Дмитрич призадумался о своем, забыв о просьбе товарища.
- Мля, чего это я? Проходи, располагайся, - поспешил хозяин, увидев виновато топтавшегося на пороге Сашку.
- Да нет, друг, не буду стеснять, - Люрц покосился на обдолбанную наложницу Игната, нагишом валявшуюся на кровати.- Ты уж заверни «с собой».
- Да не обращай ты внимания на эту суку… А может, наоборот? Чешется что ли, братух? Бери – она вряд ли возразит. Я бы пока вышел – покурил. Как?
- Нет, друг, - с трудом отказался Сашка, секса у которго порядка трех недель не было.- Мне бы все-таки алкоголю.
- Ладно, черт с тобой, ее я тебе тоже заверну, - с какой-то злобой прошипел мгновенно изменившийся в лице Дмитрич.

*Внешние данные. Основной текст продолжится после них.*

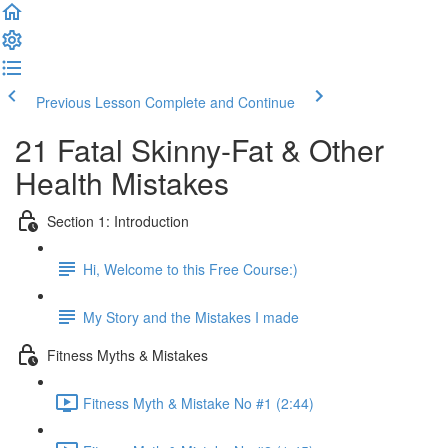
Previous Lesson
Complete and Continue
21 Fatal Skinny-Fat & Other
Health Mistakes
Section 1: Introduction
Hi, Welcome to this Free Course:)
My Story and the Mistakes I made
Fitness Myths & Mistakes
Fitness Myth & Mistake No #1 (2:44)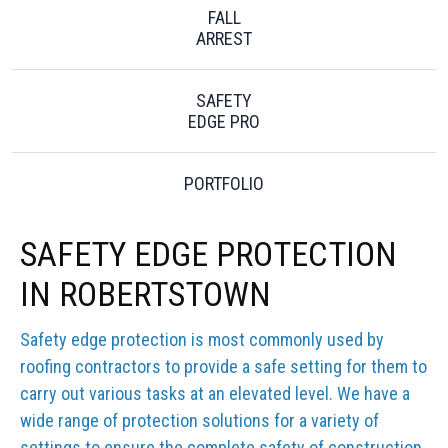
FALL
ARREST
SAFETY
EDGE PRO
PORTFOLIO
SAFETY EDGE PROTECTION
IN ROBERTSTOWN
Safety edge protection is most commonly used by
roofing contractors to provide a safe setting for them to
carry out various tasks at an elevated level. We have a
wide range of protection solutions for a variety of
settings to ensure the complete safety of construction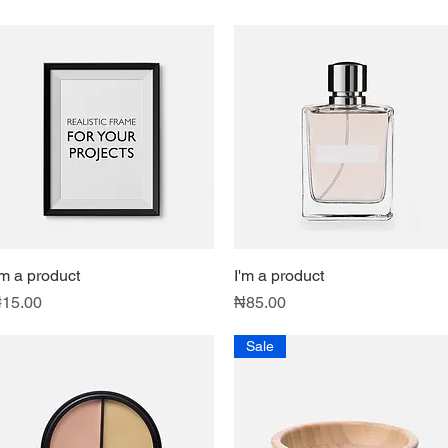
'm a product
Quick View
I'm a product
Quick View
rice
Price
15.00
₦85.00
Sale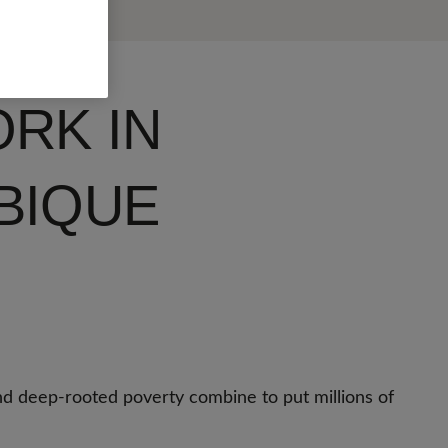
RK IN
BIQUE
nd deep-rooted poverty combine to put millions of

«Хм, то ли у него самого нету, то ли не получилось у него вчера с этой сукой? А может все вместе. Вот, бля, принципиальный человек… Упертый точнее.»
Игнат не церемонясь поднял шлюху с кровати, накинул на нее пальто, с торчащей в кармане шапкой, и толкнул к порогу. Люрц схватил девку – той оказалось не больше семнадцати лет на вид – «Во бля, Дмитрич, видно, тоже не ангел, раз малолеток портит, не стесняясь…» Хозяин, презрительно поглядев в сторону «сладкой парочки», поплелся в угол, там нарыл начатую бутыль мутной самогонки.

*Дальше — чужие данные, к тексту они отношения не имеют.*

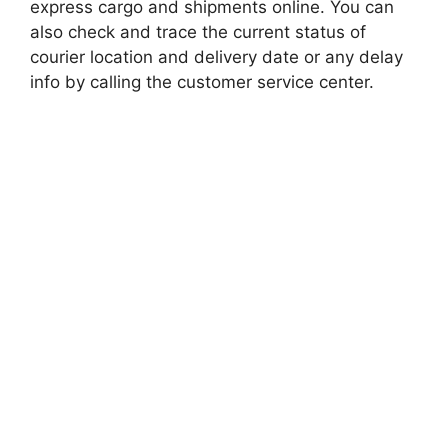
express cargo and shipments online. You can
also check and trace the current status of
courier location and delivery date or any delay
info by calling the customer service center.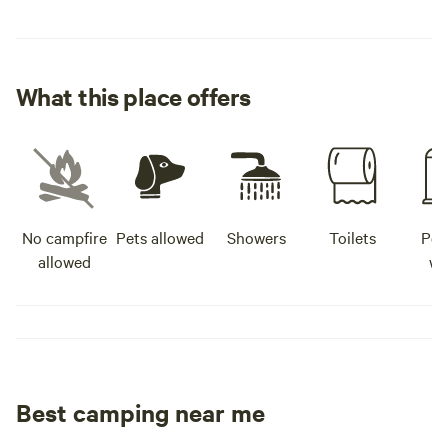
What this place offers
No campfire
Pets allowed
Showers
Toilets
Pot
allowed
wa
Best camping near me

- Держи, друг, удачного дня!
- Спа… - но Игнат не дослушал, вытолкал обоих за порог и хлопнул дверью так, что зажравшаяся псина высунула голову из будки, лениво приоткрывая глаза.

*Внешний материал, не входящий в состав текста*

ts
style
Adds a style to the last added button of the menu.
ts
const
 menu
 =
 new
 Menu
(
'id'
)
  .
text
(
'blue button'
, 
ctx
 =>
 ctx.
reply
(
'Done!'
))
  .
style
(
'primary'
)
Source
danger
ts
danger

Девка еле стояла на ногах - повисла обеими руками на шее Люрца. Тот не смел оттолкнуть, увидев вылезший из под пальто сосок довольно большой для ее возраста груди – заговорили весна и воздержание.
Делать нечего – упрятав бутылку в карман, Саша решил, что удачный день у него состоится по-любому. Тащить наркоманку домой было лениво и бессмысленно: на территории, которую сумел занять Люрц в некогда своей же квартире, можно было только проспать спокойно ночь, если не обращать внимания на пьяных соседей и тараканов, которым даже холод был по…
О распитии заветного не могло даже идти речи – назойливые сожители попросили бы поделиться, а за отказ могли и избить чуть не до полусмерти. И это его, давшего им свободу. Эх, народ никогда не знал своих истинных героев, а тех, кого знал, почему-то искренне ненавидел.
Но место было – подвал; там ему всегда были рады. Постоянный гость как никак. У подвала не было и не могло быть владельца – да вообще ни у чего не могло – все общее или ничье, хотя чаще и то, и другое сразу. Парадокс нынешнего порядка. С другой стороны – ничего удивительного. Ведь содержанием такого порядка был беспорядок.
Но такие думы не могли прийти Люрцу в голову даже при самом жутком похмелье.
Теперь же настроении, несмотря на редкостно грубый прием Дмитрича, было приподнятым и думать о всякой идеологической херне не хотелось и не моглось. Все мысли занимали планы на сегодняшний, несомненно, удачный день: «Так, похмелиться, и с девчонкой поскакать, только ни с кем не поделюсь – самому охота сильно, ёпт.»